Review question
This review seeks unbiased evidence about the effects of different drugs that enhance blood pressure on risk of dying in critically ill patients with impaired blood circulation.
Background
● Circulatory shock is broadly defined as a life-threatening condition of impaired blood flow resulting in inability of the body to maintain blood delivery to body tissue and to meet oxygen demands.
● Typical signs of shock include low blood pressure, rapid heartbeat and poor organ perfusion indicated by low urine output, confusion or loss of consciousness.
● Death in the intensive care unit ranges from 16% to 60%, depending on the underlying condition: treatment includes fluid replacement followed by use of vasopressor agents, if necessary.
● A vasopressor agent is a drug that causes a rise in blood pressure. Six vasopressor drugs are available and are used successfully to increase blood pressure to reverse circulatory failure in critical care. Differences in their effects on survival are discussed with controversy and must be investigated.
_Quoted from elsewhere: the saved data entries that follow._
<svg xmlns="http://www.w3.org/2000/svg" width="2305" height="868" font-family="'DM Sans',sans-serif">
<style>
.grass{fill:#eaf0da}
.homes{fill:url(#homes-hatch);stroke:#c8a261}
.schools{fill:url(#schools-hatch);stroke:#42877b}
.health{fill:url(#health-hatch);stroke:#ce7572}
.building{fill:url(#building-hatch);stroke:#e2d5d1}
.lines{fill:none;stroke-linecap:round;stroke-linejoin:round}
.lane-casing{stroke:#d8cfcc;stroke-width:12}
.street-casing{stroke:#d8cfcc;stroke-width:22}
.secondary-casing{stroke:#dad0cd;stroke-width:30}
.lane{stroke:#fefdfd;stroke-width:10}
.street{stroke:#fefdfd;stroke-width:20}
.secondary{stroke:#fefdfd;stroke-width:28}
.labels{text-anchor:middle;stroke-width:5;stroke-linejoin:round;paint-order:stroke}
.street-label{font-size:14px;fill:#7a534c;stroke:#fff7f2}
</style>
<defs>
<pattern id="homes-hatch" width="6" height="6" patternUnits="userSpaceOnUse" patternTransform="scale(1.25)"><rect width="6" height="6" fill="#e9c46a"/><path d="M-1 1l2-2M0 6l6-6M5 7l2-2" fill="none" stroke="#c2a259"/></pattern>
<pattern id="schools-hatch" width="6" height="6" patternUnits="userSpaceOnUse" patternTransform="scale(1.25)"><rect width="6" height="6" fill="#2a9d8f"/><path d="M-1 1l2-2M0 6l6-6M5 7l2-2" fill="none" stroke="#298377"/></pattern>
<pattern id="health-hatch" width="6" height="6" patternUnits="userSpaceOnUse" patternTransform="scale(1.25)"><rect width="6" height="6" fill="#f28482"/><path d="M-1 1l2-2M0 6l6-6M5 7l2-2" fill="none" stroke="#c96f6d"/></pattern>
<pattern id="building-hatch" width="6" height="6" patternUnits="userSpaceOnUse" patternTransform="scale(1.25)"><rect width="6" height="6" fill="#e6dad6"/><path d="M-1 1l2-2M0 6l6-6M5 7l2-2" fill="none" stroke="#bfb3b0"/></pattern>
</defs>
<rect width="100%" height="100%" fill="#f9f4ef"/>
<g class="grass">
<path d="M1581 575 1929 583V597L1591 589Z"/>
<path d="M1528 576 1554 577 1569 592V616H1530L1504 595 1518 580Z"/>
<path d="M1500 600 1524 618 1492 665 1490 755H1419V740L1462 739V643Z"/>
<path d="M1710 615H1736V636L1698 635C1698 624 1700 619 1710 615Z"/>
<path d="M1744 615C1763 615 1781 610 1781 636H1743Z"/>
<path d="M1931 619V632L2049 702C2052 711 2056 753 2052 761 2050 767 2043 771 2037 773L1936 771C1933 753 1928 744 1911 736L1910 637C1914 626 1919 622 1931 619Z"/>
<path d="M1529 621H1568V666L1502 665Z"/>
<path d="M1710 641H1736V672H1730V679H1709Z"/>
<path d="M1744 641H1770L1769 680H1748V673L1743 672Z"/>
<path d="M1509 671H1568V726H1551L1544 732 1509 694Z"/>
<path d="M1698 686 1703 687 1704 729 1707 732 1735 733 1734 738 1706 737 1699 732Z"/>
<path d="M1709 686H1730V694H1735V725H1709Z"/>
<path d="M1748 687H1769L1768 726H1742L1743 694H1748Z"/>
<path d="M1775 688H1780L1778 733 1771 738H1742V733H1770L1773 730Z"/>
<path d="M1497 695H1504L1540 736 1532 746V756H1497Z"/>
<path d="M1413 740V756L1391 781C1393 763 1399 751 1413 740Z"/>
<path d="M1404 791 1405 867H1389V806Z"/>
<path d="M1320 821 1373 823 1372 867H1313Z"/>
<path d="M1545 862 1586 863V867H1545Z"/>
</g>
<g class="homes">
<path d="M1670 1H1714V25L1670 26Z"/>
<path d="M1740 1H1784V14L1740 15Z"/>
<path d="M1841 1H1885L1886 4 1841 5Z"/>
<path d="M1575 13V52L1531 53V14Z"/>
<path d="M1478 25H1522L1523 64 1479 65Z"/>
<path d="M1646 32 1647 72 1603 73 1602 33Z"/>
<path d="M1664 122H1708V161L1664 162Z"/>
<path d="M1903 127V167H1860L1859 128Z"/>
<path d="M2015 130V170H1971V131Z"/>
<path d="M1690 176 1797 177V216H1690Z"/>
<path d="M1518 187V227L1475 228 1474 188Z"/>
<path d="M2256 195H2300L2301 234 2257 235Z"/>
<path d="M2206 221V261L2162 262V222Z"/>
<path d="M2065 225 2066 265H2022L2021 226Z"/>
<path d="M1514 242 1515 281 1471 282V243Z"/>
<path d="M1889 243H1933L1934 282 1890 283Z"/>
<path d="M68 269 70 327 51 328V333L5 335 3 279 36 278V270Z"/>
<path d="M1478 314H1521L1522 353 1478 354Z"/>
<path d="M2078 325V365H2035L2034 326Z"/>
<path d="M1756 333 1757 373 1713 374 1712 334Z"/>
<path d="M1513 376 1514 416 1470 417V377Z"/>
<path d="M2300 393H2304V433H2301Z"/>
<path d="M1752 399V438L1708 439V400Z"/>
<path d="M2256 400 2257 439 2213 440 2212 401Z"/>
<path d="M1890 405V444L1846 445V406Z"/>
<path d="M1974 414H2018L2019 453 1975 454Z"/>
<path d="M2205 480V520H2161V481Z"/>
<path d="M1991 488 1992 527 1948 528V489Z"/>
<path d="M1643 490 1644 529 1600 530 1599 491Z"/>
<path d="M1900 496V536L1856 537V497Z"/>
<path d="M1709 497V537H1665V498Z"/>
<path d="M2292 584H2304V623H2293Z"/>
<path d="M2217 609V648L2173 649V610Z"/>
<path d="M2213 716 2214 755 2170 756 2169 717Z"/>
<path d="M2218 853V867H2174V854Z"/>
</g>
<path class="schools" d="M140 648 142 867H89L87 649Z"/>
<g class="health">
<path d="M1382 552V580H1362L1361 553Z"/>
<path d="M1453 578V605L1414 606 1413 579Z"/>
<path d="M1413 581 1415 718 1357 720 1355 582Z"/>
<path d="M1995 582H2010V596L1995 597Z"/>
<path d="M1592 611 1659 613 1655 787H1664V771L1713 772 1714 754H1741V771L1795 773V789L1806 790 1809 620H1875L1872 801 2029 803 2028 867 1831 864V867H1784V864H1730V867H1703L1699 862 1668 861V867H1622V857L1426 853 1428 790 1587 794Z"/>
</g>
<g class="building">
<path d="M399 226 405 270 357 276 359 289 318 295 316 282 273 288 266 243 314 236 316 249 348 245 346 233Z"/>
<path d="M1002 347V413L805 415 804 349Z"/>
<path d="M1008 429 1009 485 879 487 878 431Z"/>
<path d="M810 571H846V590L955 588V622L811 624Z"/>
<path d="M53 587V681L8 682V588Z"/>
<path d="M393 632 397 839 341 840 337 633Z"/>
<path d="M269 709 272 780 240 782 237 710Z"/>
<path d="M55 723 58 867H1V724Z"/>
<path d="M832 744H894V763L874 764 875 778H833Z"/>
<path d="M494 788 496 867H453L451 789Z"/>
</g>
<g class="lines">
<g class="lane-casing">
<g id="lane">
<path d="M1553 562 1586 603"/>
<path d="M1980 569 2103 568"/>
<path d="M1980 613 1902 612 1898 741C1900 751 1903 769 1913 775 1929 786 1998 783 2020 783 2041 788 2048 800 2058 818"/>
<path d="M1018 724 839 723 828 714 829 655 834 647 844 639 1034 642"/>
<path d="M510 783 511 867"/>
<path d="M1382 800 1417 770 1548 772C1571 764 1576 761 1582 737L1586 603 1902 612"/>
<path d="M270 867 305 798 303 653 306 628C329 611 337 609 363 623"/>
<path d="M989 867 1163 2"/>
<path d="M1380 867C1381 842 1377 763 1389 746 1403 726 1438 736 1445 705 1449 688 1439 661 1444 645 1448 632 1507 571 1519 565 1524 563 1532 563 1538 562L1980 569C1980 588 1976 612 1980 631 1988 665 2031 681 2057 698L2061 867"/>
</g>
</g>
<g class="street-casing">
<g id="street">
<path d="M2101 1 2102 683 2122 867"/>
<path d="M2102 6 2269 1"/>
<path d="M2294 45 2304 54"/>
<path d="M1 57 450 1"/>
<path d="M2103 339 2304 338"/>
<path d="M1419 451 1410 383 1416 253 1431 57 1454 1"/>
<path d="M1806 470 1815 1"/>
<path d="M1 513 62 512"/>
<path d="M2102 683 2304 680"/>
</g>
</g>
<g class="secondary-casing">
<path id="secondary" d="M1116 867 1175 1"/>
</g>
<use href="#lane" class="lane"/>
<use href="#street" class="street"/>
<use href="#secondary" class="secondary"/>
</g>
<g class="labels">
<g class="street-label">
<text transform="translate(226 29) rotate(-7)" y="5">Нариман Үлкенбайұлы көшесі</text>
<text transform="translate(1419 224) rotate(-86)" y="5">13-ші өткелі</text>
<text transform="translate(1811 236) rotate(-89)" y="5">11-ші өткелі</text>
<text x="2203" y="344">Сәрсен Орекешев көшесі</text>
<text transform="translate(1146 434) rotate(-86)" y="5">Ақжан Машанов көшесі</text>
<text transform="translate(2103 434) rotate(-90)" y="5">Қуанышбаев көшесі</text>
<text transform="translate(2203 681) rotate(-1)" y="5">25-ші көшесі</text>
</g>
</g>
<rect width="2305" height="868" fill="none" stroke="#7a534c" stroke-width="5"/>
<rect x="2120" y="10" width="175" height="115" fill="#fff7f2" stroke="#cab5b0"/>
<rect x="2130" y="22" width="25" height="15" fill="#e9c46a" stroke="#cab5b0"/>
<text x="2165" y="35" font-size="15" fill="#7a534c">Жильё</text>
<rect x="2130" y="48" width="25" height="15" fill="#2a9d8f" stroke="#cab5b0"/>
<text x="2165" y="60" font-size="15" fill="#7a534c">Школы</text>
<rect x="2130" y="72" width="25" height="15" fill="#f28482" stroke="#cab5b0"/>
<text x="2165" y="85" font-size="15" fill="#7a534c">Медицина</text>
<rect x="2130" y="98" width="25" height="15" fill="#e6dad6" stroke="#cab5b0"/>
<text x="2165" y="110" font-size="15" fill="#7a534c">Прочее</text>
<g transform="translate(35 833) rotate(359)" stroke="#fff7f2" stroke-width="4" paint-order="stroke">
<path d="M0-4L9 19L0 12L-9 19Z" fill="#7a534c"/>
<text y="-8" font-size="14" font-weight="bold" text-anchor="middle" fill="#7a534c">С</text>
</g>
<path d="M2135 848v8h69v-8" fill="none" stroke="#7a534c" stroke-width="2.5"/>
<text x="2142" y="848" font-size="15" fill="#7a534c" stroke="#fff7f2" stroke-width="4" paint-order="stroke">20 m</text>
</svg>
● This review aims to discover whether any of the drugs given alone or in combination were better or worse than the others.
Search date
Evidence is current to June 2015.
Study characteristics
Review authors identified 28 randomized controlled trials involving 3497 critically ill patients with circulatory failure, among whom 1773 died. Patients were followed up to one year.
The following drugs, given alone or in combination, were studied in 12 different comparisons: dopamine, norepinephrine, epinephrine, phenylephrine, vasopressin, and terlipressin.
Key results
In summary, researchers found no significant differences in risk of dying in any comparisons of different drugs given alone or in combination when latest reported death was considered.
Disturbances in the rhythm of the heart were observed more frequently in people treated with dopamine than in those treated with norepinephrine.
Quality of the evidence
The quality of the evidence was high for the comparison of norepinephrine and dopamine, and was very low to moderate for the other comparisons.
Findings were consistent among the few large studies and studies of different quality.
We found no evidence of substantial differences in total mortality between several vasopressors. Dopamine increases the risk of arrhythmia compared with norepinephrine and might increase mortality. Otherwise, evidence of any other differences between any of the six vasopressors examined is insufficient. We identified low risk of bias and high-quality evidence for the comparison of norepinephrine versus dopamine and moderate to very low-quality evidence for all other comparisons, mainly because single comparisons occasionally were based on only a few participants. Increasing evidence indicates that the treatment goals most often employed are of limited clinical value. Our findings suggest that major changes in clinical practice are not needed, but that selection of vasopressors could be better individualised and could be based on clinical variables reflecting hypoperfusion.
Initial goal-directed resuscitation for hypotensive shock usually includes administration of intravenous fluids, followed by initiation of vasopressors. Despite obvious immediate effects of vasopressors on haemodynamics, their effect on patient-relevant outcomes remains controversial. This review was published originally in 2004 and was updated in 2011 and again in 2016.
Our objective was to compare the effect of one vasopressor regimen (vasopressor alone, or in combination) versus another vasopressor regimen on mortality in critically ill participants with shock. We further aimed to investigate effects on other patient-relevant outcomes and to assess the influence of bias on the robustness of our effect estimates.
We searched the Cochrane Central Register of Controlled Trials (CENTRAL; 2015 Issue 6), MEDLINE, EMBASE, PASCAL BioMed, CINAHL, BIOSIS and PsycINFO (from inception to June 2015). We performed the original search in November 2003. We also asked experts in the field and searched meta-registries to identify ongoing trials.
Randomized controlled trials (RCTs) comparing various vasopressor regimens for hypotensive shock.
Two review authors abstracted data independently. They discussed disagreements between them and resolved differences by consulting with a third review author. We used a random-effects model to combine quantitative data.
We identified 28 RCTs (3497 participants) with 1773 mortality outcomes. Six different vasopressors, given alone or in combination, were studied in 12 different comparisons.
All 28 studies reported mortality outcomes; 12 studies reported length of stay. Investigators reported other morbidity outcomes in a variable and heterogeneous way. No data were available on quality of life nor on anxiety and depression outcomes. We classified 11 studies as having low risk of bias for the primary outcome of mortality; only four studies fulfilled all trial quality criteria.
In summary, researchers reported no differences in total mortality in any comparisons of different vasopressors or combinations in any of the pre-defined analyses (evidence quality ranging from high to very low). More arrhythmias were observed in participants treated with dopamine than in those treated with norepinephrine (high-quality evidence). These findings were consistent among the few large studies and among studies with different levels of within-study bias risk.